Anpep, also known as alanyl aminopeptidase, membrane or CD13, is a component of the renin-angiotensin system (RAS) and has functions such as converting angiotensin (Ang) III to Ang IV in the brain during neuroinflammation [2]. It may also be involved in extracellular matrix remodeling in fibrosis [4].

In esophageal adenocarcinoma (EAC), elevated ANPEP/CD13 expression indicates shorter survival of patients and a more invasive phenotype of cancer cells in vitro. Down-regulation of its expression reduces colony formation, migration, and invasion of FLO-1 EAC cells, while overexpression in SKGT4 EAC cells increases these properties [1].
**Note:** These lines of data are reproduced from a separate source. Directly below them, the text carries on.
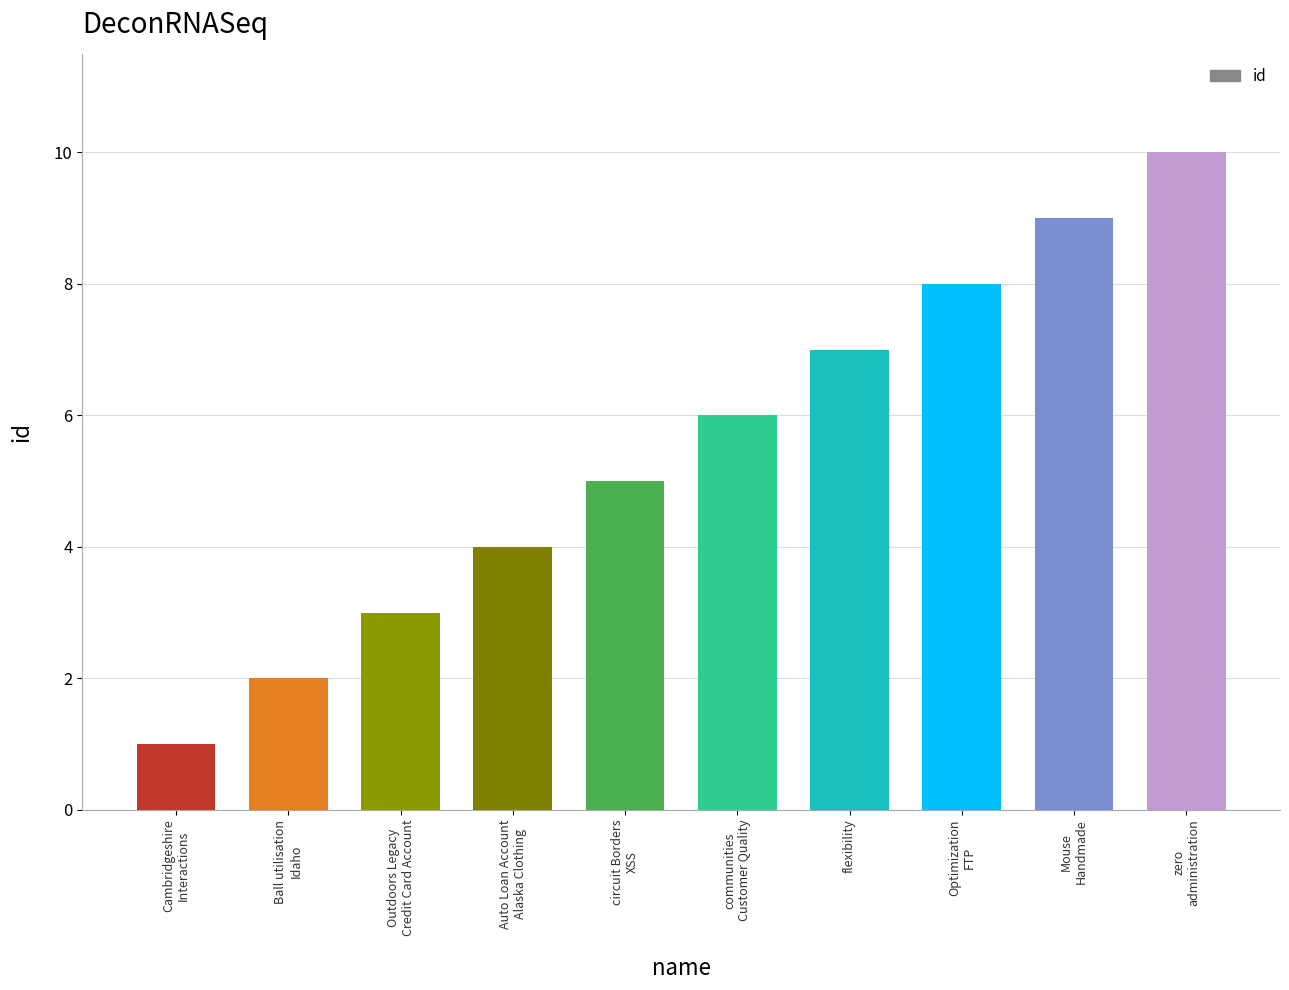

What is the smallest value displayed?

1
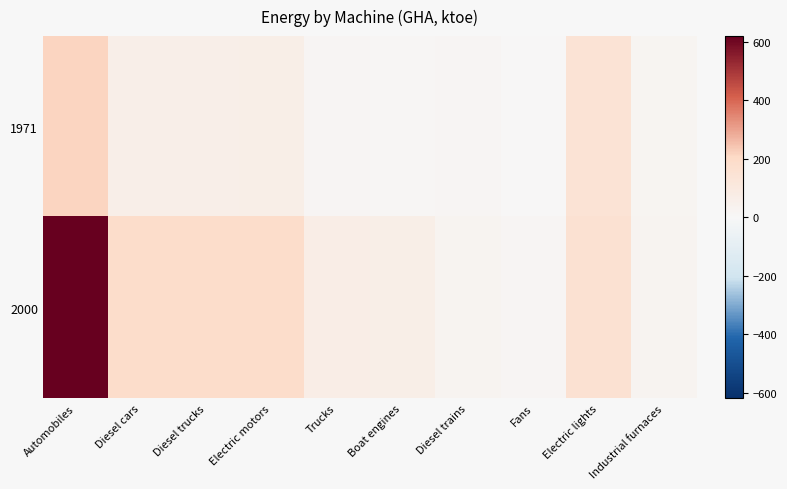

List the series in order of their overall mean, lowest first.

1971, 2000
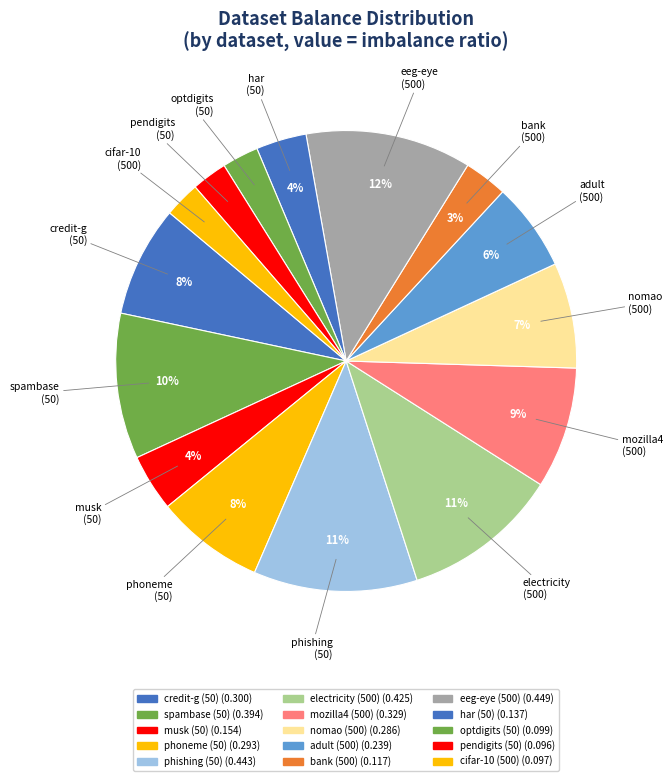

How many slices are in this pie chart?

15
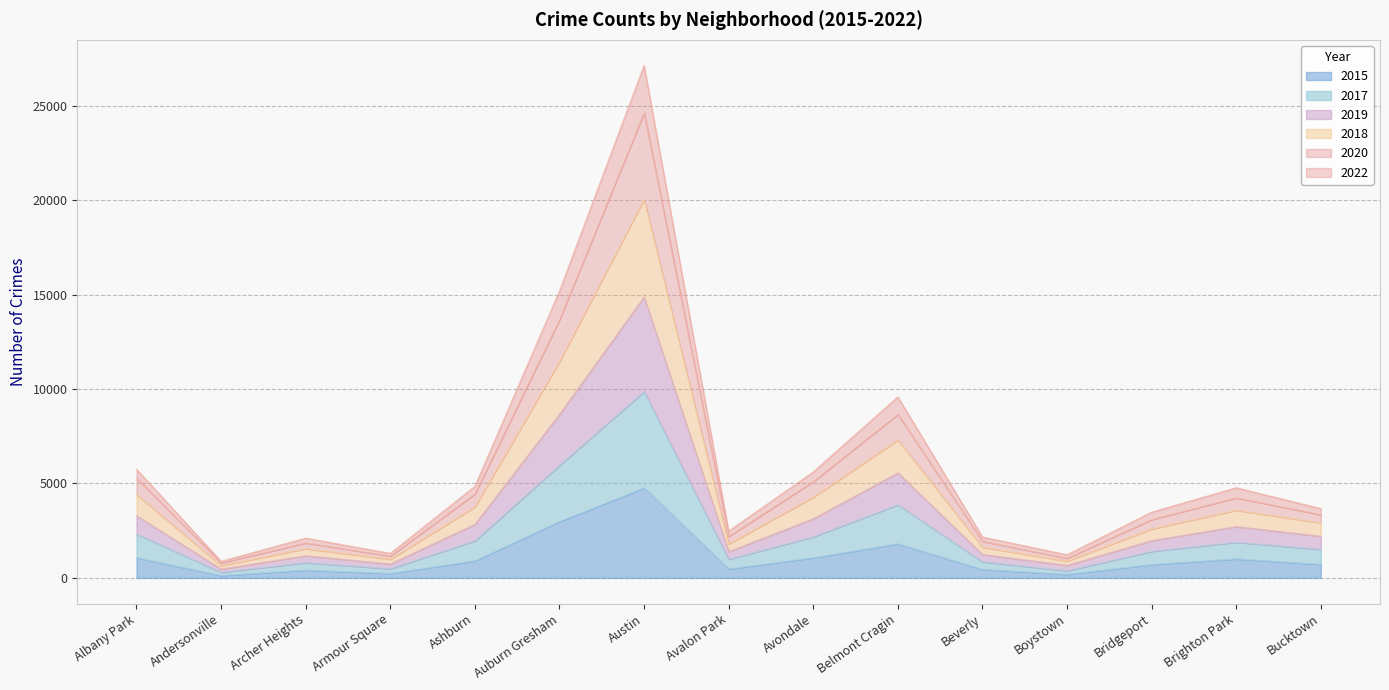

Which category has the highest value in the 2015 series?

Austin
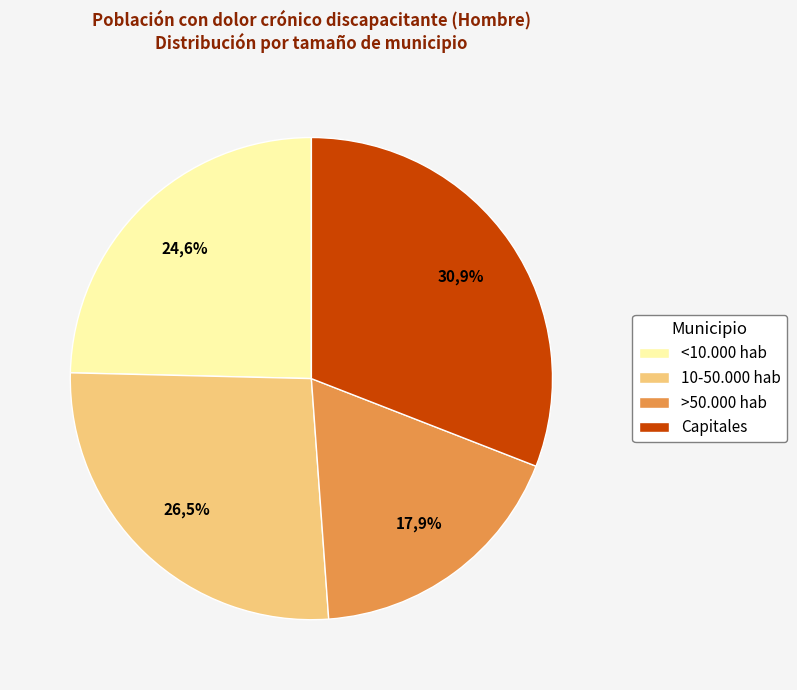

Approximately how many times larger is the value at <10.000 hab compared to Total?

0.2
In gallbladder squamous cell/adenosquamous carcinomas and adenocarcinomas, a marked reduction in ANPEP levels was observed in cancer tissues relative to normal adjacent tissue or benign lesions. Lack of ANPEP was correlated with larger tumors, higher TNM staging, invasion, metastasis, and decreased overall survival [3].

Polymorphisms in the ANPEP gene are associated with microvascular complications of type 2 diabetes, such as diabetic retinopathy and nephropathy [5].

In conclusion, Anpep plays important roles in multiple disease conditions, including cancer and diabetes-related microvascular complications. Its functions in these diseases are mainly revealed through studies on gene expression changes and their associations with disease phenotypes. Although no KO/CKO mouse model-based findings are present in the given references, these studies on human samples still provide valuable insights into the role of Anpep in disease processes.